> [SOURCE DOCUMENT]:
The arts are growing in Lancaster but supporters need to be open to different things, Hoober says.

"I'm not confident things happen in Lancaster unless you make them happen," he says.

Local audiences sometimes don't like to take risks, he says.

"The post-modern world is about putting the ucky parts, the terrible parts, of the world in front of us, to try to make some change," he says. "Lancaster doesn't like to see the dirty parts of the world."

Audiences need to more actively support the arts, he adds.

"When I ran Zoetropolis, I got the impression that even if we got Jesus Christ on stage, people wouldn't get off their couches to come and see that," he says.

Gary Smith, co-artistic director of the Theater of the Seventh Sister, says it's hard to make a living at the arts here, or anywhere. You need a quality product, a business structure and funding.

"A lot of people think of artists as flaky," he says, "but you wouldn't be around if you didn't know how to run a business."

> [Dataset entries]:
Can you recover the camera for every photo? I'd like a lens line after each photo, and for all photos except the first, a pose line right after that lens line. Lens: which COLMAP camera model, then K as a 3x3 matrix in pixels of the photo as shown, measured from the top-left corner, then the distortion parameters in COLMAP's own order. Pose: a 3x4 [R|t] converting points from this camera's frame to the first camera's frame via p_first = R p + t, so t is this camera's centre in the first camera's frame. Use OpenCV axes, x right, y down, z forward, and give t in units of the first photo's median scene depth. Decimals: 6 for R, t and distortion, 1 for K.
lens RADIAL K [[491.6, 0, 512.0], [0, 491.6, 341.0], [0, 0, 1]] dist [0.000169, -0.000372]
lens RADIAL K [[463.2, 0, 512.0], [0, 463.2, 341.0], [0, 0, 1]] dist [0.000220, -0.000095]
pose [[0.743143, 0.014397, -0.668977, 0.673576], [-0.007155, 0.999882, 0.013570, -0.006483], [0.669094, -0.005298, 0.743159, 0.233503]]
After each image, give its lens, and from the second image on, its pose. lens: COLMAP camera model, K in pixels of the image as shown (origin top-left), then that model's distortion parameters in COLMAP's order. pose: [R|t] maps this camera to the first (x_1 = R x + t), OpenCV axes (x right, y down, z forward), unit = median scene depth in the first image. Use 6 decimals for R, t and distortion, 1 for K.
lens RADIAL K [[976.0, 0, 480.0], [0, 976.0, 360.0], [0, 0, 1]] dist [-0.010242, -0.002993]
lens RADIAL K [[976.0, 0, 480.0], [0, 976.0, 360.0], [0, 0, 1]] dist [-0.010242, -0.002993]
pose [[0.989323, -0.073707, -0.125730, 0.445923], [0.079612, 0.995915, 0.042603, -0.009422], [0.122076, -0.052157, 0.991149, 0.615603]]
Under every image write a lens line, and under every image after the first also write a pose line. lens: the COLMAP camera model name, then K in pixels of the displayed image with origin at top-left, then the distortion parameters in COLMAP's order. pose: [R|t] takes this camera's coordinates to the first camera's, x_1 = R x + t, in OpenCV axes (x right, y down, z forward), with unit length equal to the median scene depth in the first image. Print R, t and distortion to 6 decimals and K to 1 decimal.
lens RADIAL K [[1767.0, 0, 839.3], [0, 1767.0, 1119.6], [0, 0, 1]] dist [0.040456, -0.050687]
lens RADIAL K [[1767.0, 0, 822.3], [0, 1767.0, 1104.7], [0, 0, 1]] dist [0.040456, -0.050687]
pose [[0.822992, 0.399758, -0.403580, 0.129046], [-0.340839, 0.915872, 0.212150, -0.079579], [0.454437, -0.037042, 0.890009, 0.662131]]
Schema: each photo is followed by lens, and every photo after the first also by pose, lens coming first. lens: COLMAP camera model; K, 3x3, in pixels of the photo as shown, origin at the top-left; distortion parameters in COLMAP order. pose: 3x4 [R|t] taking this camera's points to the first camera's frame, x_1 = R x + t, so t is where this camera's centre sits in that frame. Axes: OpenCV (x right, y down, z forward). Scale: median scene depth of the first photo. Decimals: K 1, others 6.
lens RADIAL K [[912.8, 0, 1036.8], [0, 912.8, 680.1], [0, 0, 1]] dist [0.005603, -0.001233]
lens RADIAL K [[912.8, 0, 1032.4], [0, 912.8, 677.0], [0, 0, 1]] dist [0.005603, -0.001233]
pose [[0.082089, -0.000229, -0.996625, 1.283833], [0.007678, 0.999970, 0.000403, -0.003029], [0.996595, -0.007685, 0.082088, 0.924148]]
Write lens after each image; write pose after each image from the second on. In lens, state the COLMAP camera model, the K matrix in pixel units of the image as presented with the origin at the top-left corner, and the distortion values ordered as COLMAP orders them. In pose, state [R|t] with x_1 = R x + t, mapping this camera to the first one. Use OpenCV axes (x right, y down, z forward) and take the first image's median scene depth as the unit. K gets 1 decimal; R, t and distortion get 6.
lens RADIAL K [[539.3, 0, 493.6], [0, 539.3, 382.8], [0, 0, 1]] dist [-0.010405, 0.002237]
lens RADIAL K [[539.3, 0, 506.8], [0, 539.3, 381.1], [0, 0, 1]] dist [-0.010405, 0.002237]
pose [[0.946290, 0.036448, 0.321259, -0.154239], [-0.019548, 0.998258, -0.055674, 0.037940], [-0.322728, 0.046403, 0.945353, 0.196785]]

> [EXERCISES]:
1. In the article on the arts in Lancaster, what position does Gary Smith hold?
2. List every thing the article on the arts in Lancaster says you need in order to make a living at the arts.
3. Pick up the article on the arts in Lancaster after its last sentence and keep writing it.

> [ANSWERS PROVIDED]:
1. He is co-artistic director of the Theater of the Seventh Sister.

2. A quality product, a business structure, and funding.

3.
A central arts fund for nonprofit groups would help, he says.

Younger folks also need to step up and support the arts, says Ed Fernandez, artistic director of the Ephrata Performing Arts Center.

EPAC has developed a core audience that will come and see a modern work such as "Frozen," opening this week. He wishes it was a bigger group, though.

"I wish the populace was more adventuresome," he says. "I wish it was more progressive sometimes."

Morrison predicts the arts will continue to grow here, as bohos are attracted by the affordable lifestyle, close-to-other-metropolitan-areas location and already thriving scene Lancaster offers.

Lancaster, Smith says, "is right at the edge to move forward."